_Extracted data_.
•••••
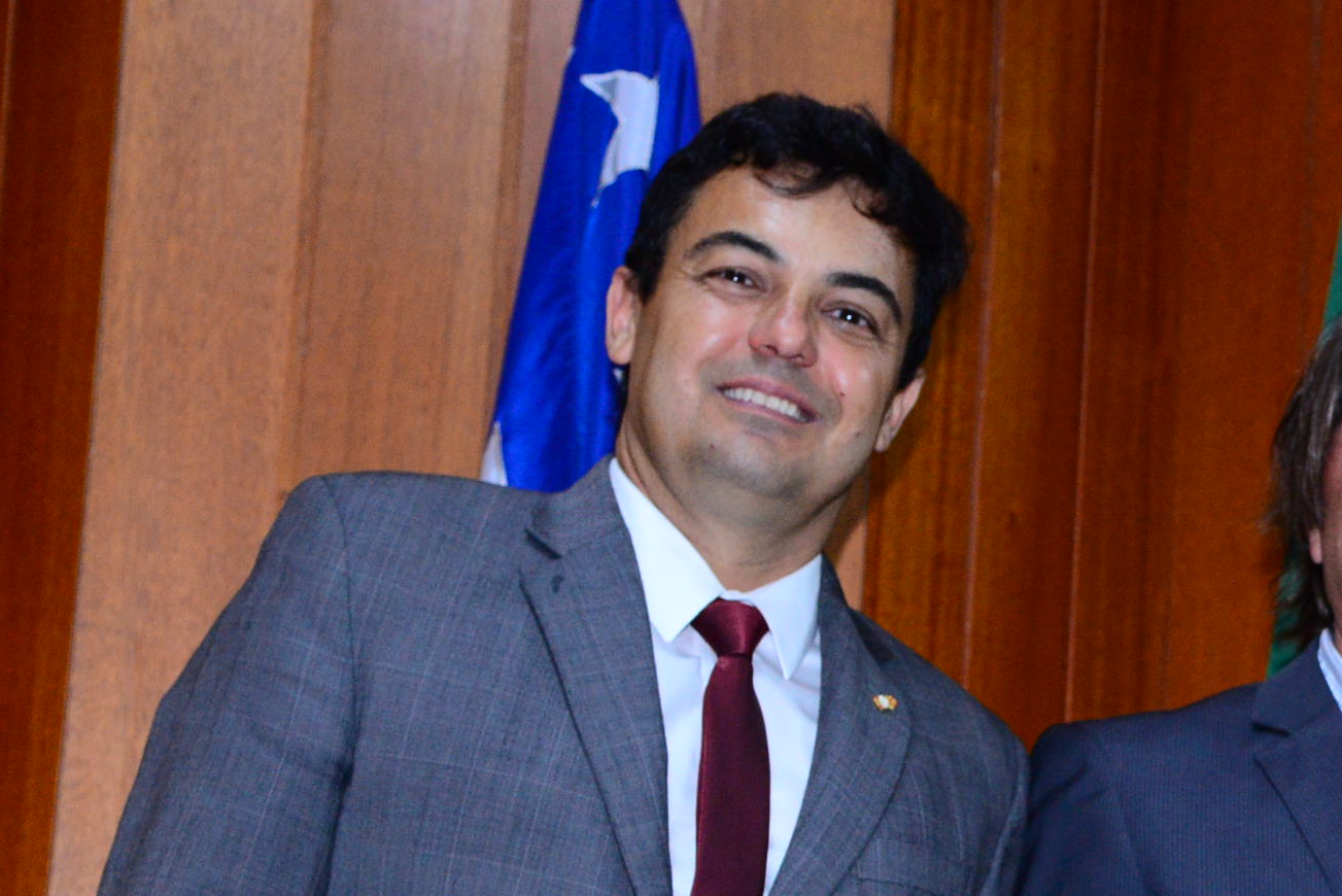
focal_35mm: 120
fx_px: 4475
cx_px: 1400
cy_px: 837
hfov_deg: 16.6
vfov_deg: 11.3
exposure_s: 1/125
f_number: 4.5
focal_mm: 52
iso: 2500
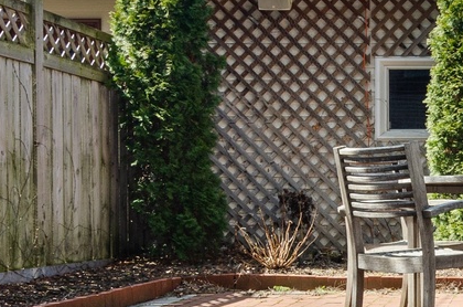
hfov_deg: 26.8
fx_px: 898
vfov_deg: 19.3
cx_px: 497
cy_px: 213
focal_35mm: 70
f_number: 8
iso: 200
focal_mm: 12
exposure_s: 1/125
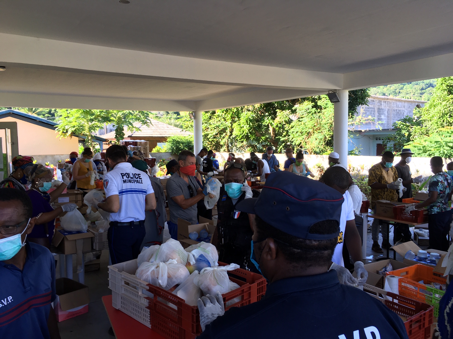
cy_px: 170
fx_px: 380
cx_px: 226
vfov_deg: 48.2
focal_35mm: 29
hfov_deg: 61.7
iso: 25
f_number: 2.2
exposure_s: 1/117
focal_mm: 4.15
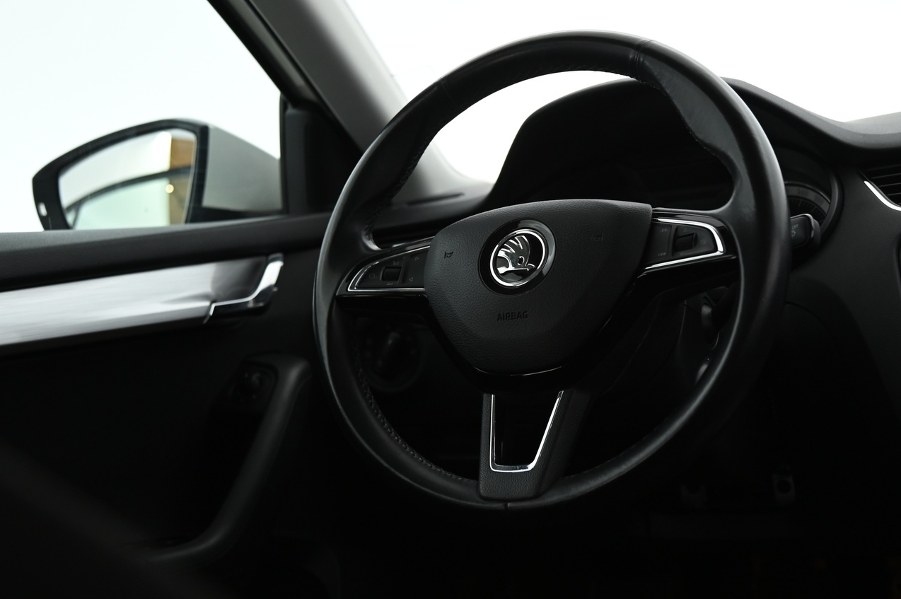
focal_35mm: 51
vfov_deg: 26.4
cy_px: 260
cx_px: 517
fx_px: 1275
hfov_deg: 38.8
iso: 1250
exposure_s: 1/25
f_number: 4
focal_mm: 40
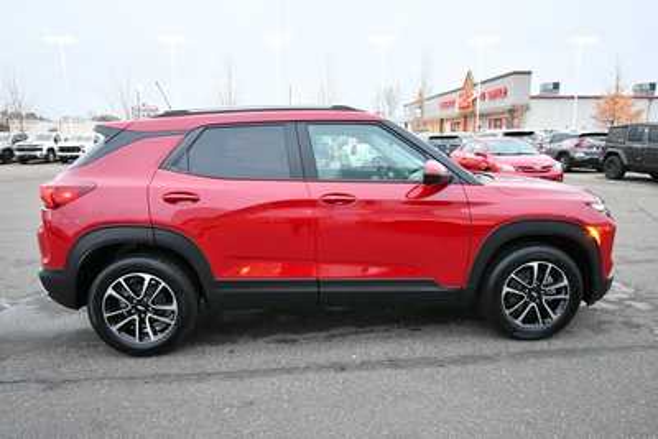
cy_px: 220
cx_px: 329
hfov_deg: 73.7
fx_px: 439
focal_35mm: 24
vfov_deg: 53.2
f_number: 5.3
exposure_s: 1/60
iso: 4000
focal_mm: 16
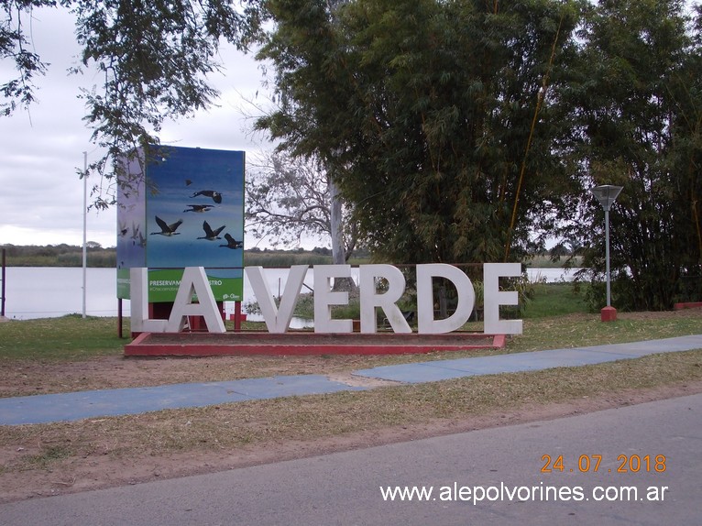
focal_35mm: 43
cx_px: 351
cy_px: 263
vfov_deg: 33.6
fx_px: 872
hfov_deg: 43.9
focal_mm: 6.1
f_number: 3.3
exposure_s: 1/320
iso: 80
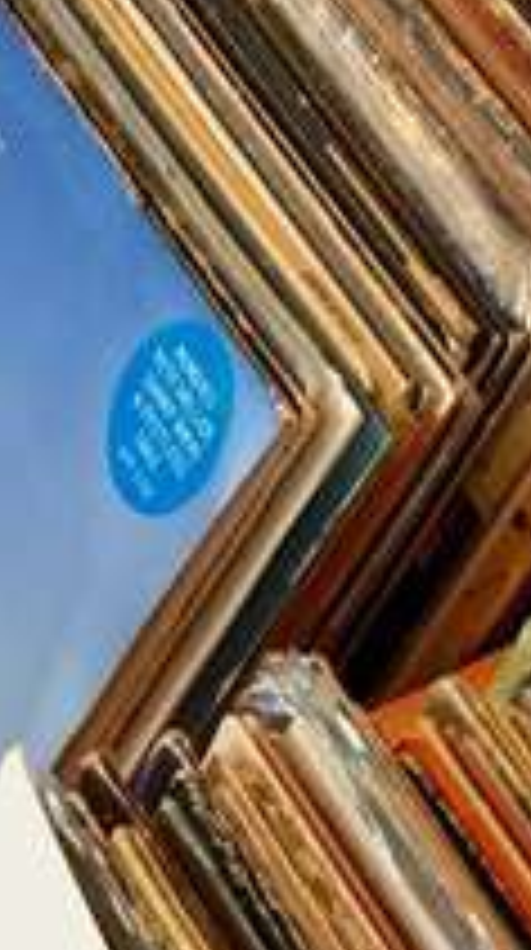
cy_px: 554
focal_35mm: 120
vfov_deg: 17.9
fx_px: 3017
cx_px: -171
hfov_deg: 9.9
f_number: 2.2
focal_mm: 4.15
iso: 32
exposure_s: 1/30
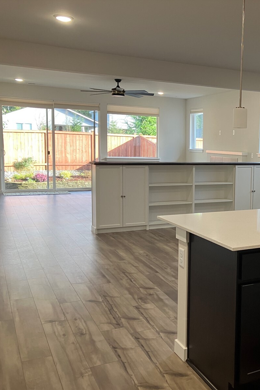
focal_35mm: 39
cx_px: 242
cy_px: 195
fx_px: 423
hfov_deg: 32.2
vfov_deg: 49.6
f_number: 1.8
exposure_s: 1/60
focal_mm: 3.99
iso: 64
•••••
_Task_.
Print each entry above exactly. The pictures should not be printed.

_Response to the exercise_.
focal_35mm: 120
fx_px: 4475
cx_px: 1400
cy_px: 837
hfov_deg: 16.6
vfov_deg: 11.3
exposure_s: 1/125
f_number: 4.5
focal_mm: 52
iso: 2500
hfov_deg: 26.8
fx_px: 898
vfov_deg: 19.3
cx_px: 497
cy_px: 213
focal_35mm: 70
f_number: 8
iso: 200
focal_mm: 12
exposure_s: 1/125
cy_px: 170
fx_px: 380
cx_px: 226
vfov_deg: 48.2
focal_35mm: 29
hfov_deg: 61.7
iso: 25
f_number: 2.2
exposure_s: 1/117
focal_mm: 4.15
focal_35mm: 51
vfov_deg: 26.4
cy_px: 260
cx_px: 517
fx_px: 1275
hfov_deg: 38.8
iso: 1250
exposure_s: 1/25
f_number: 4
focal_mm: 40
cy_px: 220
cx_px: 329
hfov_deg: 73.7
fx_px: 439
focal_35mm: 24
vfov_deg: 53.2
f_number: 5.3
exposure_s: 1/60
iso: 4000
focal_mm: 16
focal_35mm: 43
cx_px: 351
cy_px: 263
vfov_deg: 33.6
fx_px: 872
hfov_deg: 43.9
focal_mm: 6.1
f_number: 3.3
exposure_s: 1/320
iso: 80
cy_px: 554
focal_35mm: 120
vfov_deg: 17.9
fx_px: 3017
cx_px: -171
hfov_deg: 9.9
f_number: 2.2
focal_mm: 4.15
iso: 32
exposure_s: 1/30
focal_35mm: 39
cx_px: 242
cy_px: 195
fx_px: 423
hfov_deg: 32.2
vfov_deg: 49.6
f_number: 1.8
exposure_s: 1/60
focal_mm: 3.99
iso: 64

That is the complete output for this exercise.